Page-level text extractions
--- START ---
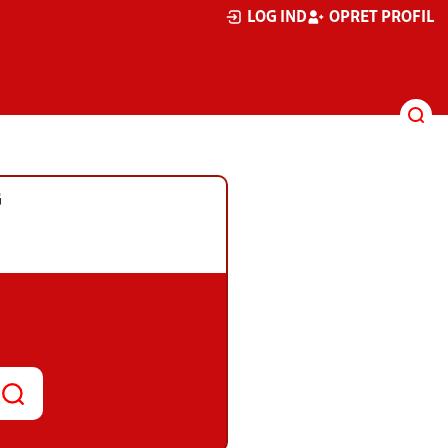
LOG IND
OPRET PROFIL
G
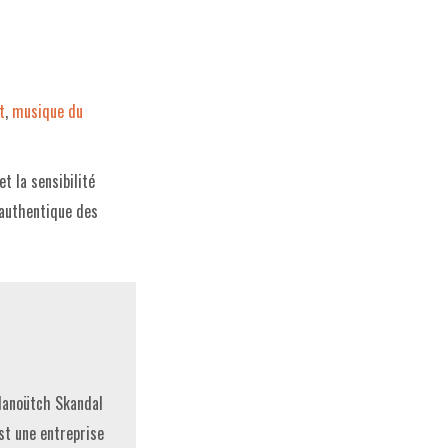
t
,
musique du
t la sensibilité
 authentique des
anoütch Skandal
st une entreprise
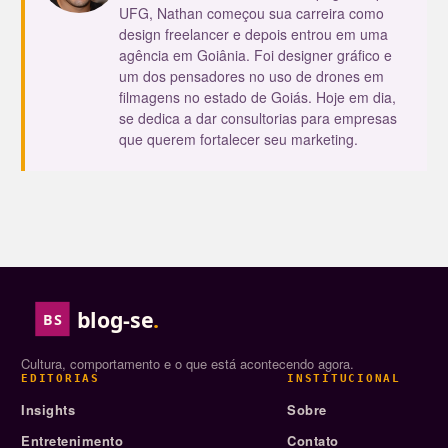
UFG, Nathan começou sua carreira como
design freelancer e depois entrou em uma
agência em Goiânia. Foi designer gráfico e
um dos pensadores no uso de drones em
filmagens no estado de Goiás. Hoje em dia,
se dedica a dar consultorias para empresas
que querem fortalecer seu marketing.
blog-se
.
BS
Cultura, comportamento e o que está acontecendo agora.
EDITORIAS
INSTITUCIONAL
Insights
Sobre
Entretenimento
Contato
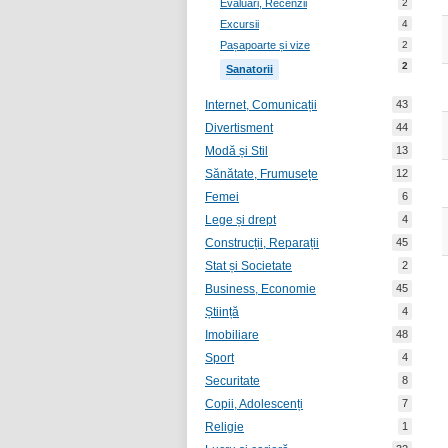
Evaluări, Recenzii
2
Excursii
4
Pașapoarte și vize
2
2
Sanatorii
Internet, Comunicații
43
Divertisment
44
Modă și Stil
13
Sănătate, Frumusețe
12
Femei
6
Lege și drept
4
Construcții, Reparații
45
Stat și Societate
2
Business, Economie
45
Știință
4
Imobiliare
48
Sport
4
Securitate
8
Copii, Adolescenți
7
Religie
1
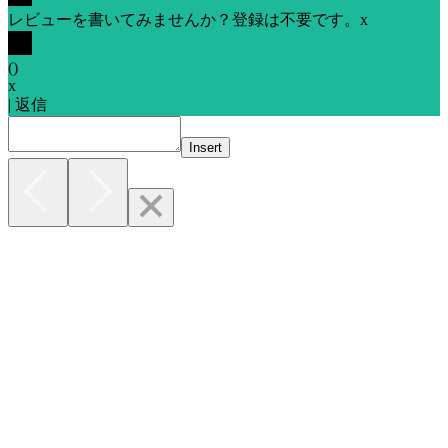
レビューを書いてみませんか？登録は不要です。
x
(
)
x
|
返信
Insert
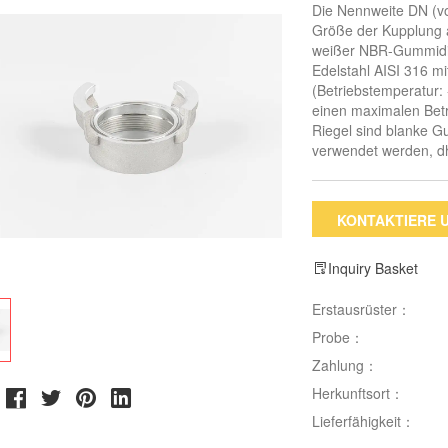
Die Nennweite DN (v
Größe der Kupplung a
weißer NBR-Gummidic
Edelstahl AISI 316 
(Betriebstemperatur:
einen maximalen Bet
Riegel sind blanke G
verwendet werden, dh
KONTAKTIERE 
Inquiry Basket
Erstausrüster：
Probe：
Zahlung：
Herkunftsort：
Lieferfähigkeit：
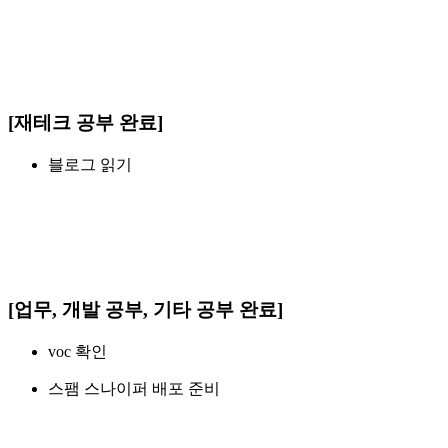
[재테크 공부 완료]
블로그 읽기
[업무, 개발 공부, 기타 공부 완료]
voc 확인
스팸 스나이퍼 배포 준비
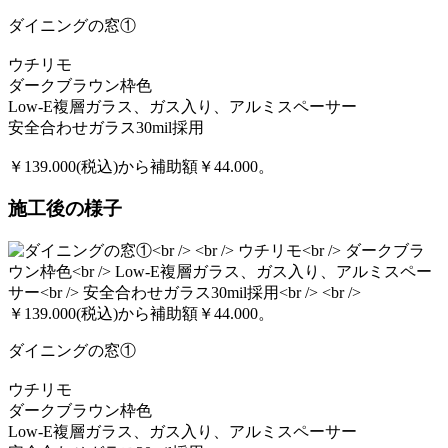
ダイニングの窓①
ウチリモ
ダークブラウン枠色
Low-E複層ガラス、ガス入り、アルミスペーサー
安全合わせガラス30mil採用
￥139.000(税込)から補助額￥44.000。
施工後の様子
ダイニングの窓①
ウチリモ
ダークブラウン枠色
Low-E複層ガラス、ガス入り、アルミスペーサー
--- END ---
Problem >> Revise the text of every record so that "ダークブラウン枠色" becomes "ホワイト枠色" wherever it occurs, keeping everything else unchanged. Omit the pictures from your answer.

Response to this exercise >>
LOG IND
OPRET PROFIL
G
t
,
musique du
t la sensibilité
 authentique des
anoütch Skandal
st une entreprise
UFG, Nathan começou sua carreira como
design freelancer e depois entrou em uma
agência em Goiânia. Foi designer gráfico e
um dos pensadores no uso de drones em
filmagens no estado de Goiás. Hoje em dia,
se dedica a dar consultorias para empresas
que querem fortalecer seu marketing.
blog-se
.
BS
Cultura, comportamento e o que está acontecendo agora.
EDITORIAS
INSTITUCIONAL
Insights
Sobre
Entretenimento
Contato
Evaluări, Recenzii
2
Excursii
4
Pașapoarte și vize
2
2
Sanatorii
Internet, Comunicații
43
Divertisment
44
Modă și Stil
13
Sănătate, Frumusețe
12
Femei
6
Lege și drept
4
Construcții, Reparații
45
Stat și Societate
2
Business, Economie
45
Știință
4
Imobiliare
48
Sport
4
Securitate
8
Copii, Adolescenți
7
Religie
1
レビューを書いてみませんか？登録は不要です。
x
(
)
x
|
返信
Insert
Die Nennweite DN (v
Größe der Kupplung a
weißer NBR-Gummidic
Edelstahl AISI 316 
(Betriebstemperatur:
einen maximalen Bet
Riegel sind blanke G
verwendet werden, dh
KONTAKTIERE 
Inquiry Basket
Erstausrüster：
Probe：
Zahlung：
Herkunftsort：
Lieferfähigkeit：
[재테크 공부 완료]
블로그 읽기
[업무, 개발 공부, 기타 공부 완료]
voc 확인
스팸 스나이퍼 배포 준비
ダイニングの窓①
ウチリモ
ホワイト枠色
Low-E複層ガラス、ガス入り、アルミスペーサー
安全合わせガラス30mil採用
￥139.000(税込)から補助額￥44.000。
施工後の様子
ダイニングの窓①
ウチリモ
ホワイト枠色
Low-E複層ガラス、ガス入り、アルミスペーサー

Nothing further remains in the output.